Emergency warehouses in neighboring Kenya were empty — donors had not been willing to buy the necessary food.
A woman in green beckoned. I followed with Reuters photographer Antony Njuguna and cameraman David Mwangi, watching the back of the willowy figure as she led us past her hut.
Reaching into the branches of a tree, she plucked handfuls of scrubby leaves. Crushing them in a wooden mortar, she placed her haul in an aluminum pot perched on three stones over a fire. A young man named Kerubinyo — the custodian of one of Paliang’s bicycles — translated as the water boiled.
His forehead bore the horizontal scars of Dinka initiation rites. “I wish I could wipe them off,” he said. “They are useless.”
Straining the dark green juice, women rolled the leaves into golf-ball sized clods and popped them into their mouths, chomping slowly and forcing themselves to swallow.
Their children clustered around a second pot: the feast was quickly done.

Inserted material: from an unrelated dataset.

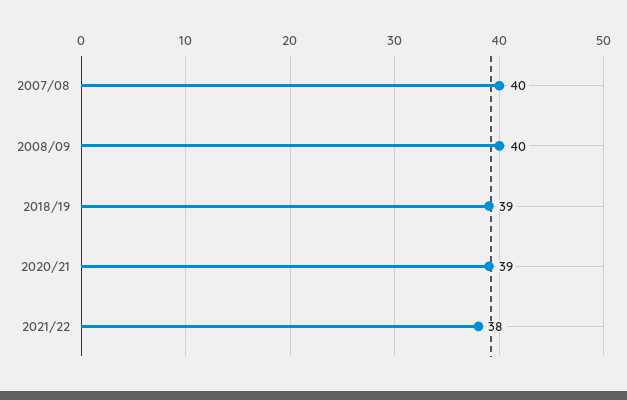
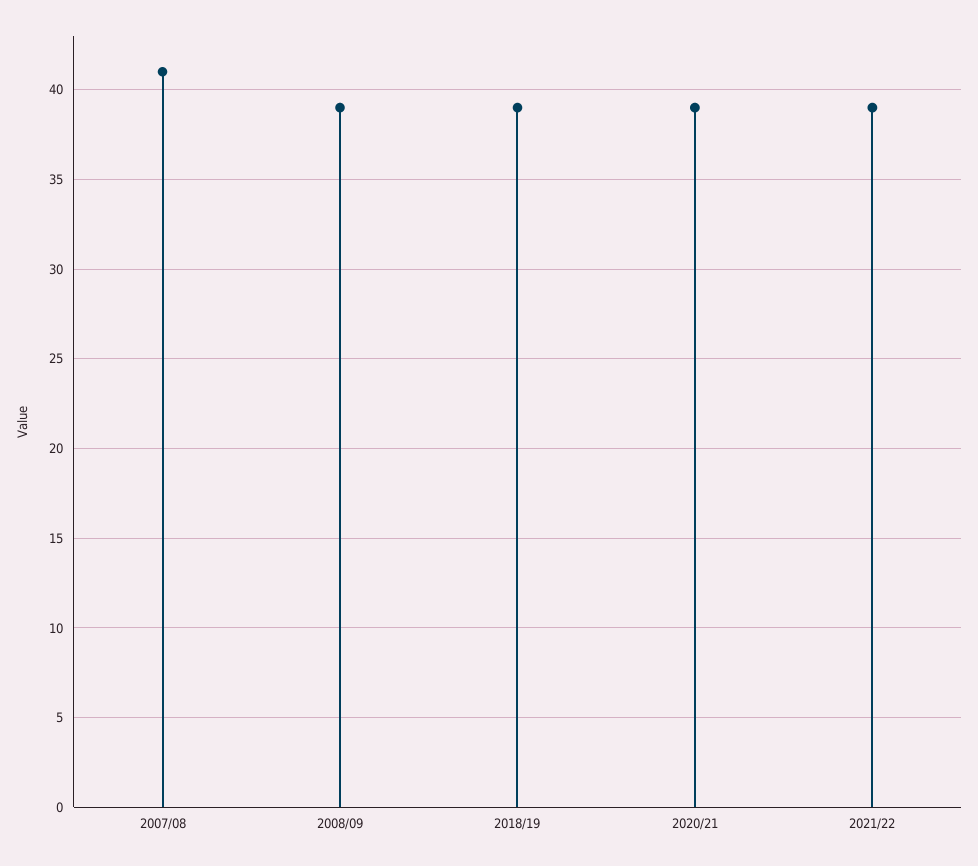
2007/08: 40 -> 41
2008/09: 40 -> 39
2021/22: 38 -> 39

It was time to go. Unlike in many parts of Africa, Kerubinyo did not ask for a tip for his help, avoiding that moment of awkward eye contact with a new acquaintance that means a few dollars must change hands. He pointed instead to his stomach: “It hurts,” he said. “Can you help?”
Heading back to the MSF Land Cruiser I passed the boy lying in the dust. A faint movement stirred his ribs: he was breathing. I realized I had been mistaken — he had not been abandoned — a woman was sitting a few yards away watching.
Mother and son would starve together.